Task directions: Transcribe all of the listing exactly.

Provided data:
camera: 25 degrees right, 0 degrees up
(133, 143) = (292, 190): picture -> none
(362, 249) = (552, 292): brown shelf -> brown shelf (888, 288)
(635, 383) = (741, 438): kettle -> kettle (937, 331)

Result:
camera: 25 degrees right, 0 degrees up
(133, 143) = (292, 190): picture -> none
(362, 249) = (552, 292): brown shelf -> brown shelf (888, 288)
(635, 383) = (741, 438): kettle -> kettle (937, 331)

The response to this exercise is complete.